Paragraph 7- If each partner said they don’t want to buy but want to sell, they would sell the property to others.

Paragraph 8- If each partner said he will not sell and they each want to purchase the other’s portion or if one of them does not want to buy the other’s portion or sell his portion but to remain partners and the property is meant to be rented, they would rent it out and divide the income. One partner can say to the other “either you rent it for such amount or I will rent it for such amount” just like the rules of “you set a price or I will.” Any time the parties are able to use the equivalent of “you set a price or I will” that is a better approach than all these divisions. If the property is not one that is meant to be rented out and it is a courtyard, store or house where it is impossible for them to live together, they will live in it on a year by year basis because it is impossible for them to live there together due to the issue of damage-by-sight, the property does not have the status of one intended to be divided and a person does not have the practice to move from a courtyard every 30 days, but does once a year. There are those who say that in the case of a courtyard they must use it together because the courtyard is tied to each one of their individual homes. For this reason we do not use the concept of “you set a price or I will” in the case of a courtyard. This is only with respect to the four amos needed for each entrance or for the path needed to enter and exit. With respect to the rest of the courtyard we would say “you set a price or I will.” If one partner has 2/3 and the other owns 1/3, they would cast two lotteries; one of one year and one of two years. The partner that owns 2/3 would use the property for two consecutive years. If the property was a bathhouse, they can both always enter. The same applies to anything that can be used together and is not intended to be rented out, such as a Torah scroll or a couch. One partner cannot say you use it one day and I will use it the next because the other can say to him he wants to use it every day. If it is something they cannot use together, they would divide it by days. If they did not divide and one of the partners used it for many years, the other partner cannot say he also wants to use it for that amount of time, because so long as they have not divided the property, each one is using his own share.

Paragraph 9- If an individual rented from another a portion of a field or a courtyard that does not have the status of one intended to be divided, or if two individuals rented one area as partners, each one can compel the other say “either rent my portion from me or rent me your portion.” If the property has the status of one intended to be divided, they would divide. There are those who disagree and hold that division is not applicable in the case of something intended to be rented for a specific time. See later 316:2.

Paragraph 10- If the property does not have the status of one intended to be divided, and one partner suggests making the field into two portions, one with the required amount and one with less than the required amount, and he says he will take the smaller portion and his partner will take the larger portion and pay him for the difference, he has no power to compel such a division. Even if he says the partner could have the larger portion as a gift, the partner can say he does not want to accept a gift. There are those who disagree with this. If he says the partner should take the larger one at cost and he will take the smaller one or he will take the larger one at cost and he can take the smaller one and if you don’t want the smaller one I will purchase the whole thing, however, we would listen to him, notwithstanding the fact that he did not offer his partner the option of taking the whole property.

Paragraph 11- If a courtyard is seven amos and Reuven owns four while Shimon owns three and Shimon does not want to divide, Reuven has the right to say he will take his portion other than one amah, which he will remain a partner on with Shimon, and can then say “either you set a price or I will.”

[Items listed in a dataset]
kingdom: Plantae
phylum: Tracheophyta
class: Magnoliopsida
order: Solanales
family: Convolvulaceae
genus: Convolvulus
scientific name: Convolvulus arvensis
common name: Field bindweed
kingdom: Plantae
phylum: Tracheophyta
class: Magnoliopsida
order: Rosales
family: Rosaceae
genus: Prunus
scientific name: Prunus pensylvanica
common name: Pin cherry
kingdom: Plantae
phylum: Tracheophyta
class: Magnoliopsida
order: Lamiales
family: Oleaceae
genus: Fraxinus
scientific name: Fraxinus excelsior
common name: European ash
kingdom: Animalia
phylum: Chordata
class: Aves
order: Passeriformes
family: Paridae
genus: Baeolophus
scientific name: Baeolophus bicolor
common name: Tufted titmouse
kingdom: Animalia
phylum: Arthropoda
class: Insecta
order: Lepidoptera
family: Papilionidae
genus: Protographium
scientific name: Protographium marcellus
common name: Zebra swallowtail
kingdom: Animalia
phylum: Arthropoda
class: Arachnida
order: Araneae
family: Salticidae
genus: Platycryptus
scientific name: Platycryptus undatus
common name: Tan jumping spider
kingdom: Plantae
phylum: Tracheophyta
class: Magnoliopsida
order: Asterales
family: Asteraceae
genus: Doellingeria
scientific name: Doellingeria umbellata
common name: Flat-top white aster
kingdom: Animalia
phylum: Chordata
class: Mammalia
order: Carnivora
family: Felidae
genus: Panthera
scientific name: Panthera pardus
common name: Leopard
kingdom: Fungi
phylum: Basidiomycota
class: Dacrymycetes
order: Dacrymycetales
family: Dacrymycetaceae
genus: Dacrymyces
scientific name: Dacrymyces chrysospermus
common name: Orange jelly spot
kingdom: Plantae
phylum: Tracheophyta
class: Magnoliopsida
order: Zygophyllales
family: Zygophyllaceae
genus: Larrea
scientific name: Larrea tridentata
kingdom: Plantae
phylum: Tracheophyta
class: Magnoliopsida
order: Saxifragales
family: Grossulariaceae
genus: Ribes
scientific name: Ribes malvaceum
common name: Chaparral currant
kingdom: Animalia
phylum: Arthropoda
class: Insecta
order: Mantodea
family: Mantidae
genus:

Request 1 ▸ In the listing, swap "phylum" for "division" throughout the stretch from the line containing "genus: Larrea" through the end of the listing, leaving everything else unchanged. Return only those lines.
Request 2 ▸ Write the next part of the passage on dividing property held by partners, picking up after its last sentence.

Written answer 1 ▸
genus: Larrea
scientific name: Larrea tridentata
kingdom: Plantae
division: Tracheophyta
class: Magnoliopsida
order: Saxifragales
family: Grossulariaceae
genus: Ribes
scientific name: Ribes malvaceum
common name: Chaparral currant
kingdom: Animalia
division: Arthropoda
class: Insecta
order: Mantodea
family: Mantidae
genus:

Written answer 2 ▸
Paragraph 12- The principle of “either you set a price or I will” applies even where the property is one where the entire amount is not fit for one person. There are those who disagree with this.

Paragraph 13- For items whose use is not the same, such as two maidservants where one knows how to bake and cook and the other knows how to spin, or two vessels with different uses, and each party needs both of them, neither one can say to the other you take this one and I’ll take the other one or vice versa, even if their value is the same, because each one needs both. Similarly, if they had a field and vineyard and neither had the status of intended to be divided, one cannot say you take the field and I will take the vineyard or vice versa, even if their values are the same. Even if he were to say “either you set the price or I will” on both of them together we would not listen to him. Rather, if he wants he can say on one of them “either you set the price or I will” and they will remain partners on the other or say “either you set the price or I will” on each one of them, but one after the other. If both of the items had the same use and value and neither had the status of being intended to be divided, one of them can certainly tell the other “either you set the price or I will,” meaning they would divide one against the other and one will take one and the second partner will take the other. The same applies if their values are not the same. There is no distinction as to whether the first partner pays the difference to the second or if he tells him to take one without paying money and he will take the second or vice versa. There are those who disagree with this.

Paragraph 14- If two brothers inherited two large houses which each have the required size to have the status of ones intended to be divided, and one of the brothers says to divide each house by itself and the other says to each take a separate house, we would listen to the one that wants each one to receive a separate house. All the more so in a case where the houses to do not have the required size to be divided would they divide separate houses. This that we say we divide houses opposite houses is only where their uses are the same. There are those who say, however, that most houses do not have the status of ones intended to be divided because all houses and living spaces are different. We would not divide a house against an upper story or a room that has a different use than the house. All the more so in a case where he would need to destroy windows or entrances and rebuild them and incur expenses would they not divide one house. It seems from the Rosh in his responsa, however, that we would divide a house opposite a store or wine cellar. It seems to me that the same would be true opposite a room or upper story because they are considered as having the same use. Even when it comes to incurring expenses to build, if it appears to the court that there will not be significant damage, they would divide, as was explained above in seif 5 with respect to the house suffering a loss. With respect to the principle of “you set a price or I will,” however, there is no distinction between a house, a seat in the synagogue or other matters and one can say “you set a price or I will.” There are those who say that the principle of “you set a price or I will” only applies where the title to the actual item belongs to them. With respect to a collateral or something similar where one will collect money in the future, however, we would not say “you set a price or I will” and they will just divide the money. It seems to me that if they use the collateral it has the status of a rental where it was explained above in seif 9 that there are those who disagree.

Paragraph 15- There are those who say that we only apply the principle of “you set the price or I will” where the money will be given immediately. If a party says “set a price and give me 30 days to pay,” however, we would not listen to him because he can say he is pleasant to his partner while his partner is tough with him.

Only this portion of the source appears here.